Text extracted from individual pages:
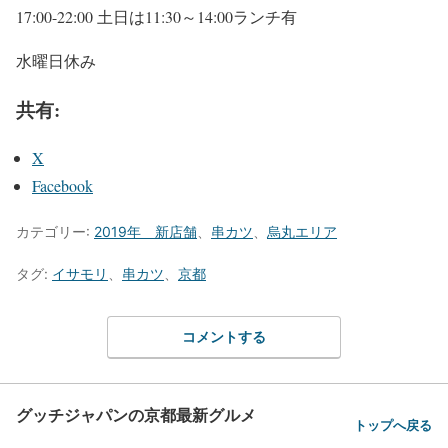
17:00-22:00 土日は11:30～14:00ランチ有
水曜日休み
共有:
X
Facebook
カテゴリー:
2019年 新店舗
、
串カツ
、
烏丸エリア
タグ:
イサモリ
、
串カツ
、
京都
コメントする
グッチジャパンの京都最新グルメ
トップへ戻る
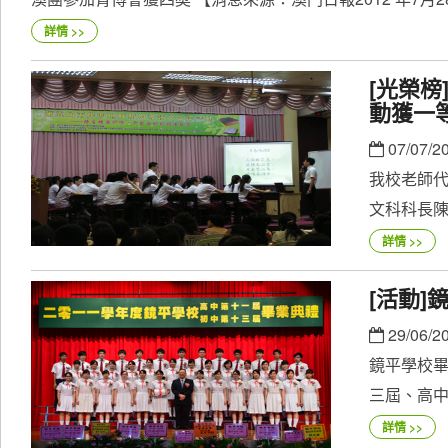
詳情 >>
[光榮
動獲一
07/07/2
我校老師
文科科長陳
詳情 >>
[活動]
29/06/2
鏡平學校
三屆、高中
詳情 >>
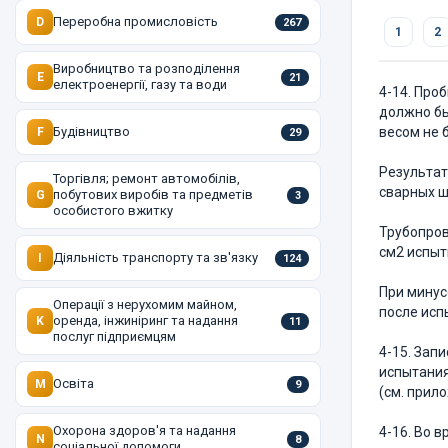
Переробна промисловість
D
267
1
2
Виробництво та розподілення
E
21
електроенергії, газу та води
4-14. Про
должно бы
Будівництво
весом не б
F
29
Результат
Торгівля; ремонт автомобілів,
сварных шв
побутових виробів та предметів
G
3
особистого вжитку
Трубопров
см2 испыт
Діяльність транспорту та зв'язку
I
124
При минус
Операції з нерухомим майном,
после исп
оренда, інжиніринг та надання
K
11
послуг підприємцям
4-15. Зап
испытания
Освіта
M
9
(см. прило
Охорона здоров'я та надання
4-16. Во 
N
8
соціальної допомоги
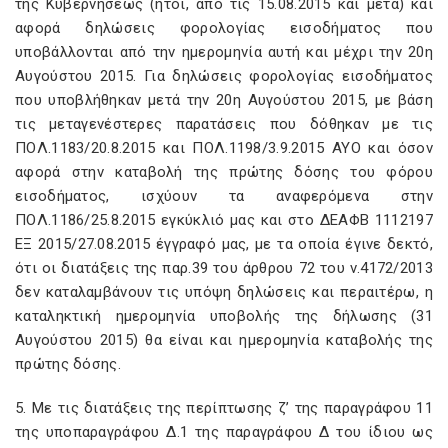
της Κυβερνήσεως (ήτοι, από τις 15.08.2015 και μετά) και
αφορά δηλώσεις φορολογίας εισοδήματος που
υποβάλλονται από την ημερομηνία αυτή και μέχρι την 20η
Αυγούστου 2015. Για δηλώσεις φορολογίας εισοδήματος
που υποβλήθηκαν μετά την 20η Αυγούστου 2015, με βάση
τις μεταγενέστερες παρατάσεις που δόθηκαν με τις
ΠΟΛ.1183/20.8.2015 και ΠΟΛ.1198/3.9.2015 ΑΥΟ και όσον
αφορά στην καταβολή της πρώτης δόσης του φόρου
εισοδήματος, ισχύουν τα αναφερόμενα στην
ΠΟΛ.1186/25.8.2015 εγκύκλιό μας και στο ΔΕΑΦΒ 1112197
ΕΞ 2015/27.08.2015 έγγραφό μας, με τα οποία έγινε δεκτό,
ότι οι διατάξεις της παρ.39 του άρθρου 72 του ν.4172/2013
δεν καταλαμβάνουν τις υπόψη δηλώσεις και περαιτέρω, η
καταληκτική ημερομηνία υποβολής της δήλωσης (31
Αυγούστου 2015) θα είναι και ημερομηνία καταβολής της
πρώτης δόσης.
5. Με τις διατάξεις της περίπτωσης ζ’ της παραγράφου 11
της υποπαραγράφου Δ.1 της παραγράφου Δ του ίδιου ως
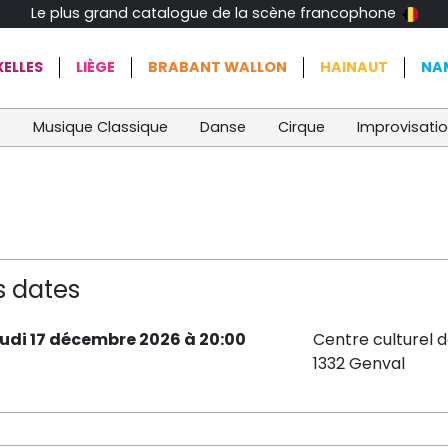
Le plus grand catalogue de la scène francophone
ELLES
LIÈGE
BRABANT WALLON
HAINAUT
NA
t
Musique Classique
Danse
Cirque
Improvisati
s dates
eudi 17 décembre 2026 à 20:00
Centre culturel d
1332 Genval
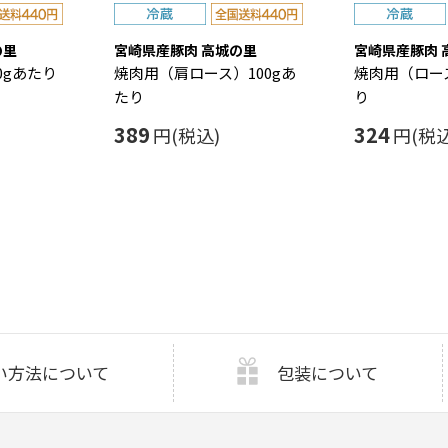
の里
宮崎県産豚肉 高城の里
宮崎県産豚肉 
0gあたり
焼肉用（肩ロース）100gあ
焼肉用（ロース
たり
り
389
324
円(税込)
円(税込
い方法について
包装について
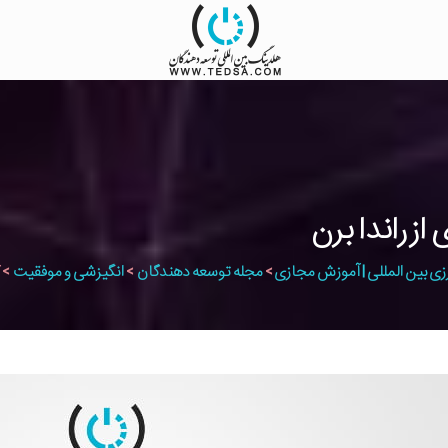
زی بین المللی | آموزش مجازی
>
مجله توسعه دهندگان
>
انگیزشی و موفقیت
>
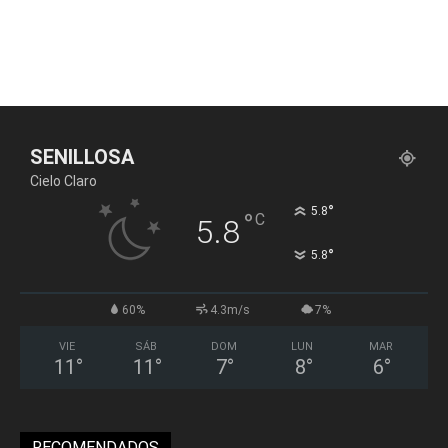
SENILLOSA
Cielo Claro
°
5.8
°
C
5.8
°
5.8
60%
4.3m/s
7%
VIE
SÁB
DOM
LUN
MAR
11
°
11
°
7
°
8
°
6
°
RECOMENDADOS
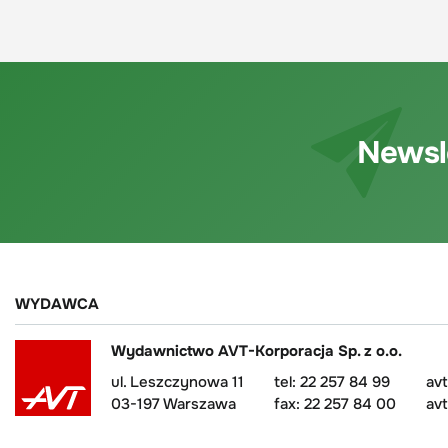
Newsl
WYDAWCA
Wydawnictwo AVT-Korporacja Sp. z o.o.
ul. Leszczynowa 11
tel: 22 257 84 99
av
03-197 Warszawa
fax: 22 257 84 00
avt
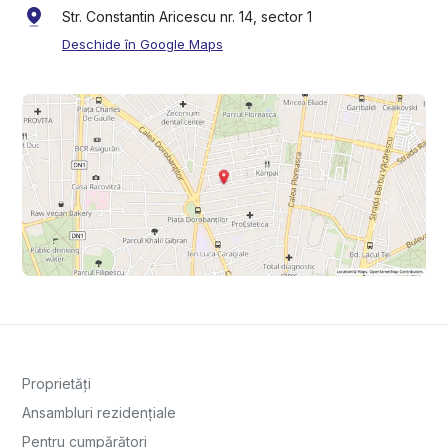
Str. Constantin Aricescu nr. 14, sector 1
Deschide în Google Maps
Proprietăți
Ansambluri rezidențiale
Pentru cumpărători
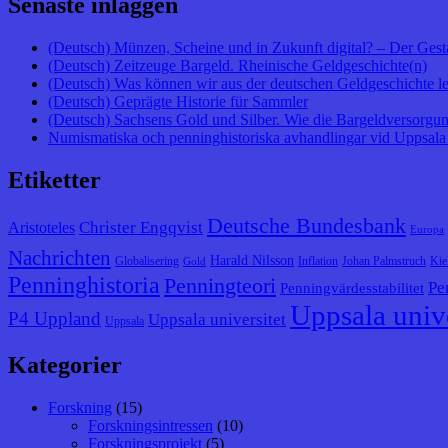
Senaste inläggen
(Deutsch) Münzen, Scheine und in Zukunft digital? – Der Gest
(Deutsch) Zeitzeuge Bargeld. Rheinische Geldgeschichte(n)
(Deutsch) Was können wir aus der deutschen Geldgeschichte l
(Deutsch) Geprägte Historie für Sammler
(Deutsch) Sachsens Gold und Silber. Wie die Bargeldversorgung
Numismatiska och penninghistoriska avhandlingar vid Uppsala 
Etiketter
Deutsche Bundesbank
Christer Engqvist
Aristoteles
Europa
Nachrichten
Harald Nilsson
Globalisering
Inflation
Johan Palmstruch
Kie
Gold
Penninghistoria
Penningteori
Pe
Penningvärdesstabilitet
Uppsala unive
P4 Uppland
Uppsala universitet
Uppsala
Kategorier
Forskning
(15)
Forskningsintressen
(10)
Forskningsprojekt
(5)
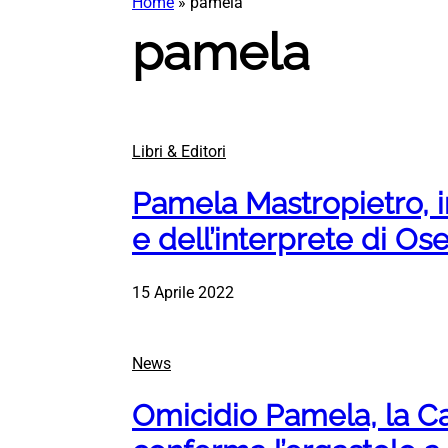
Home
»
pamela
pamela
Libri & Editori
Pamela Mastropietro, in
e dell’interprete di Os
15 Aprile 2022
News
Omicidio Pamela, la C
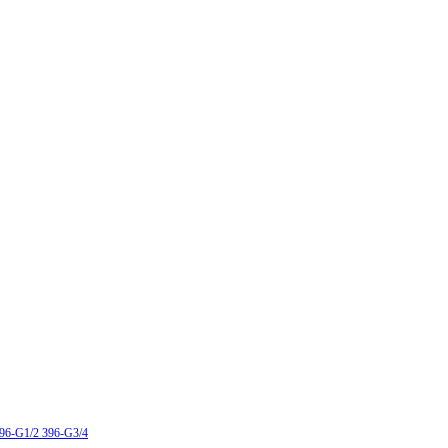
396-G1/2 396-G3/4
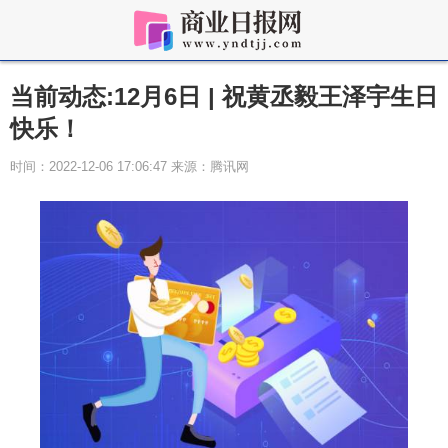
当前动态:12月6日 | 祝黄丞毅王泽宇生日
快乐！
时间：2022-12-06 17:06:47 来源：腾讯网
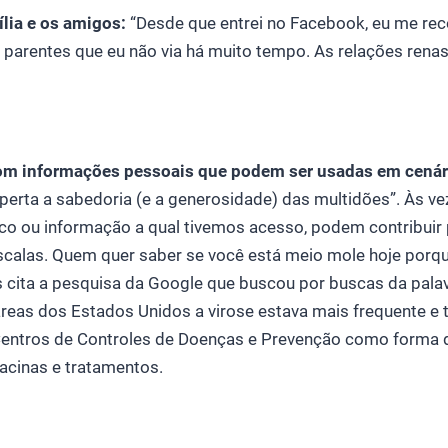
lia e os amigos:
“Desde que entrei no Facebook, eu me re
 parentes que eu não via há muito tempo. As relações rena
om informações pessoais que podem ser usadas em cenári
perta a sabedoria (e a generosidade) das multidões”. Às ve
o ou informação a qual tivemos acesso, podem contribuir 
scalas. Quem quer saber se você está meio mole hoje porq
s cita a pesquisa da Google que buscou por buscas da palav
áreas dos Estados Unidos a virose estava mais frequente e 
entros de Controles de Doenças e Prevenção como forma 
cinas e tratamentos.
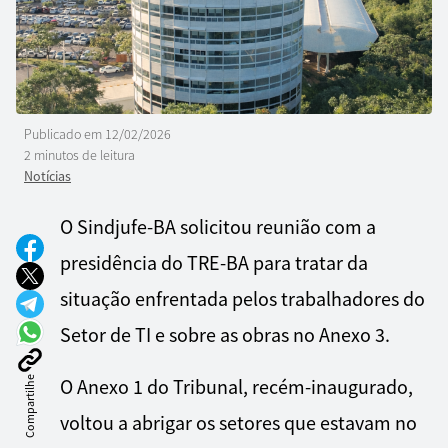
Publicado em
12/02/2026
2 minutos de leitura
Notícias
O Sindjufe-BA solicitou reunião com a
presidência do TRE-BA para tratar da
situação enfrentada pelos trabalhadores do
Setor de TI e sobre as obras no Anexo 3.
Compartilhe
O Anexo 1 do Tribunal, recém-inaugurado,
voltou a abrigar os setores que estavam no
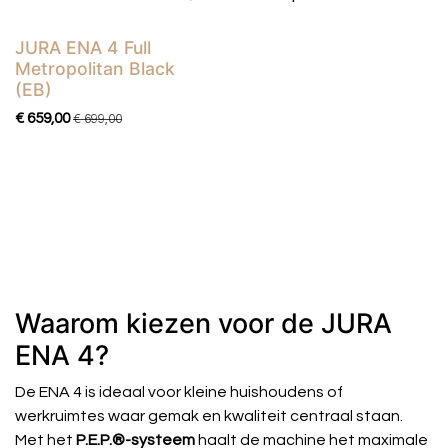
bedienen en door zijn compacte formaat geschikt
voor iedere keuken of werkruimte.
JURA ENA 4 Full
Actie
Metropolitan Black
(EB)
€
659,00
€
699,00
Waarom kiezen voor de JURA
ENA 4?
De ENA 4 is ideaal voor kleine huishoudens of
werkruimtes waar gemak en kwaliteit centraal staan.
Met het
P.E.P.®-systeem
haalt de machine het maximale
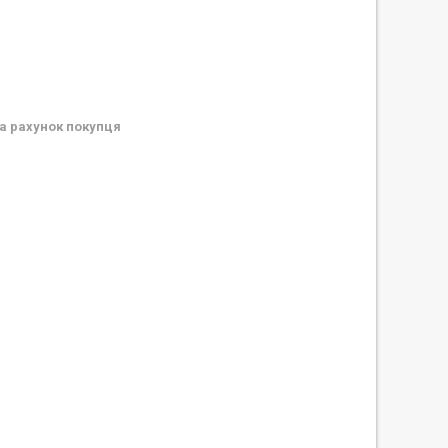
а рахунок покупця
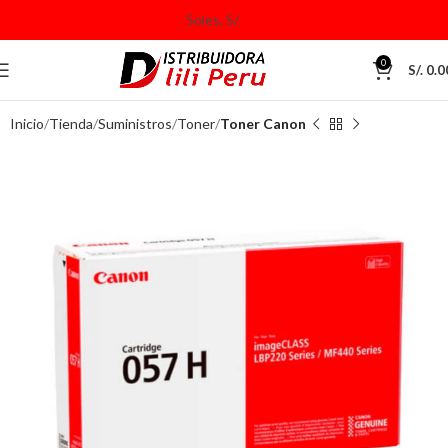
0
S/.
0.0
Inicio
Tienda
Suministros
Toner
Toner Canon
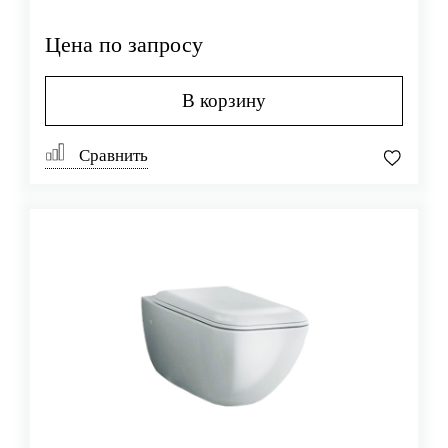
Цена по запросу
В корзину
Сравнить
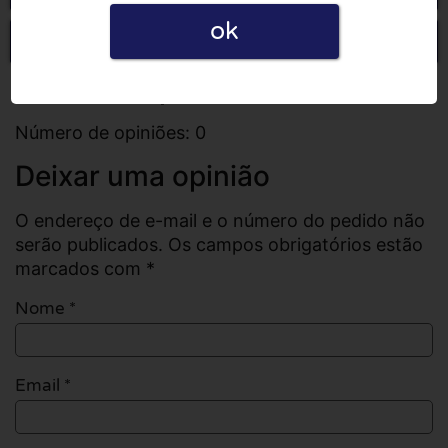
ok
Escrever uma opinião
Todas as opiniões
Número de opiniões: 0
Deixar uma opinião
O endereço de e-mail e o número do pedido não
serão publicados. Os campos obrigatórios estão
marcados com *
Nome
*
Email
*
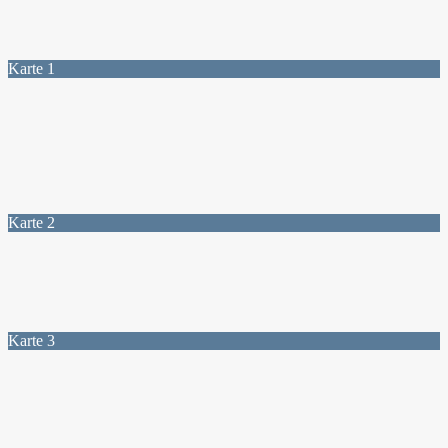
Karte 1
Karte 2
Karte 3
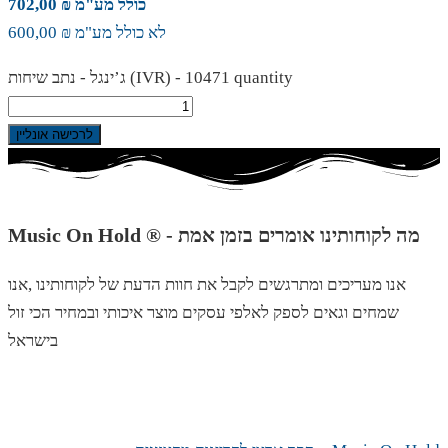
כולל מע"מ ₪ 702,00
לא כולל מע"מ ₪ 600,00
ג’ינגל - נתב שיחות (IVR) - 10471 quantity
לרכישה אונליין
Music On Hold ® - מה לקוחותינו אומרים בזמן אמת
אנו מעריכים ומתרגשים לקבל את חוות הדעת של לקוחותינו ,אנו
שמחים וגאים לספק לאלפי עסקים מוצר איכותי ובמחיר הכי זול
בישראל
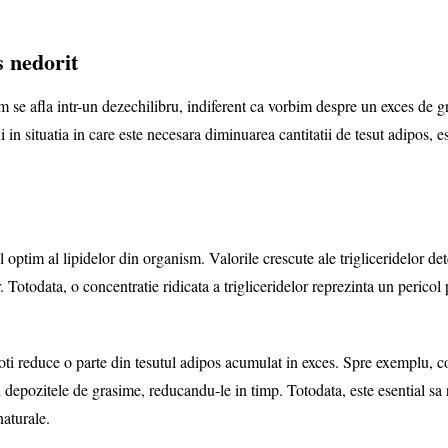
s nedorit
la intr-un dezechilibru, indiferent ca vorbim despre un exces de gras
 in situatia in care este necesara diminuarea cantitatii de tesut adipos, es
m al lipidelor din organism. Valorile crescute ale trigliceridelor de
 Totodata, o concentratie ridicata a trigliceridelor reprezinta un pericol 
uce o parte din tesutul adipos acumulat in exces. Spre exemplu, consu
pozitele de grasime, reducandu-le in timp. Totodata, este esential sa res
naturale.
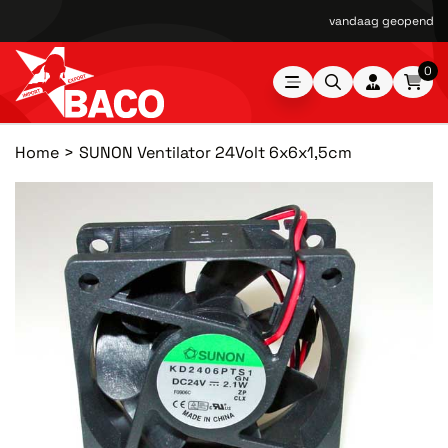
vandaag geopend van
0
Home
SUNON Ventilator 24Volt 6x6x1,5cm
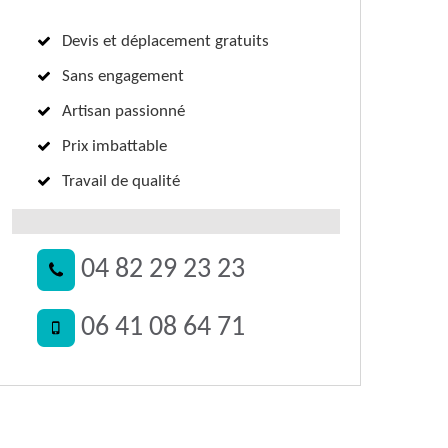
Devis et déplacement gratuits
Sans engagement
Artisan passionné
Prix imbattable
Travail de qualité
04 82 29 23 23
06 41 08 64 71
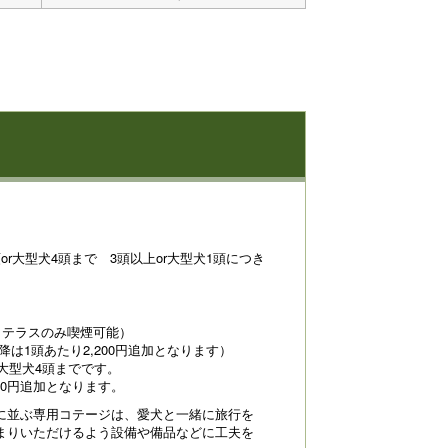
r大型犬4頭まで 3頭以上or大型犬1頭につき
（テラスのみ喫煙可能）
降は1頭あたり2,200円追加となります）
 大型犬4頭までです。
00円追加となります。
に並ぶ専用コテージは、愛犬と一緒に旅行を
まりいただけるよう設備や備品などに工夫を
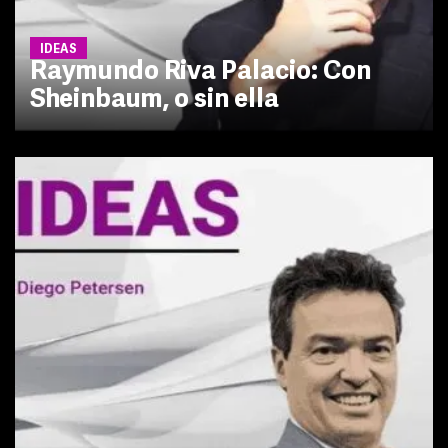
IDEAS
Raymundo Riva Palacio: Con
Sheinbaum, o sin ella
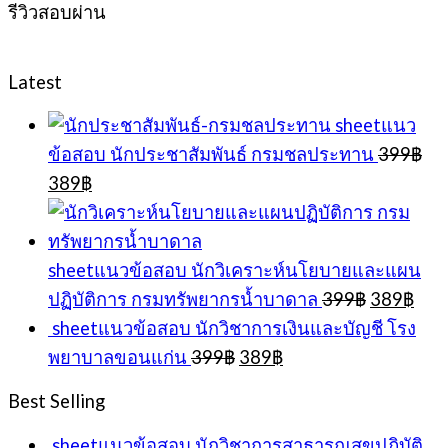
รีวิวสอบผ่าน
Latest
sheetแนว
ข้อสอบ นักประชาสัมพันธ์ กรมชลประทาน
399
฿
Original
Current
389
฿
price
price
was:
is:
399฿.
389฿.
sheetแนวข้อสอบ นักวิเคราะห์นโยบายและแผน
Original
Cur
ปฏิบัติการ กรมทรัพยากรน้ำบาดาล
399
฿
389
฿
price
pric
sheetแนวข้อสอบ นักวิชาการเงินและบัญชี โรง
was:
is:
Original
Current
พยาบาลขอนแก่น
399
฿
389
฿
399฿.
389
price
price
was:
is:
Best Selling
399฿.
389฿.
sheetแนวข้อสอบ นักวิชาการสาธารณสุขปฏิบัติ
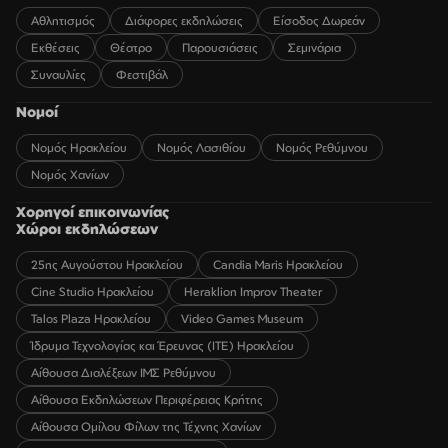
Αθλητισμός
Διάφορες εκδηλώσεις
Είσοδος Δωρεάν
Εκθέσεις
Θέατρο
Παρουσιάσεις
Σεμινάρια
Συναυλίες
Φεστιβάλ
Νομοί
Νομός Ηρακλείου
Νομός Λασιθίου
Νομός Ρεθύμνου
Νομός Χανίων
Χορηγοί επικοινωνίας
Χώροι εκδηλώσεων
25ης Αυγούστου Ηρακλείου
Candia Maris Ηρακλείου
Cine Studio Ηρακλείου
Heraklion Improv Theater
Talos Plaza Ηρακλείου
Video Games Museum
Ίδρυμα Τεχνολογίας και Έρευνας (ΙΤΕ) Ηρακλείου
Αίθουσα Διαλέξεων ΙΜΣ Ρεθύμνου
Αίθουσα Εκδηλώσεων Περιφέρειας Κρήτης
Αίθουσα Ομίλου Φίλων της Τέχνης Χανίων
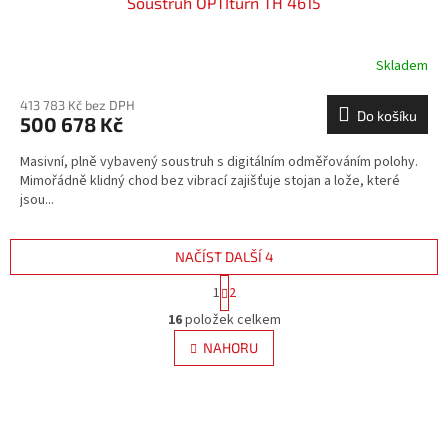
Soustruh OPTIturn TH 4615
Skladem
413 783 Kč bez DPH
Do košíku
500 678 Kč
Masivní, plně vybavený soustruh s digitálním odměřováním polohy.
Mimořádně klidný chod bez vibrací zajišťuje stojan a lože, které
jsou...
NAČÍST DALŠÍ 4
S
1
2
t
O
r
16
položek celkem
v
á
l
NAHORU
n
á
k
d
o
v
a
á
c
n
í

— WHAT TO DO —
Locate every line in the items above that contains the string "Google", matching case exactly, and copy each such line in full.

— EXERCISE ANSWER —
Deschide în Google Maps
s cita a pesquisa da Google que buscou por buscas da palav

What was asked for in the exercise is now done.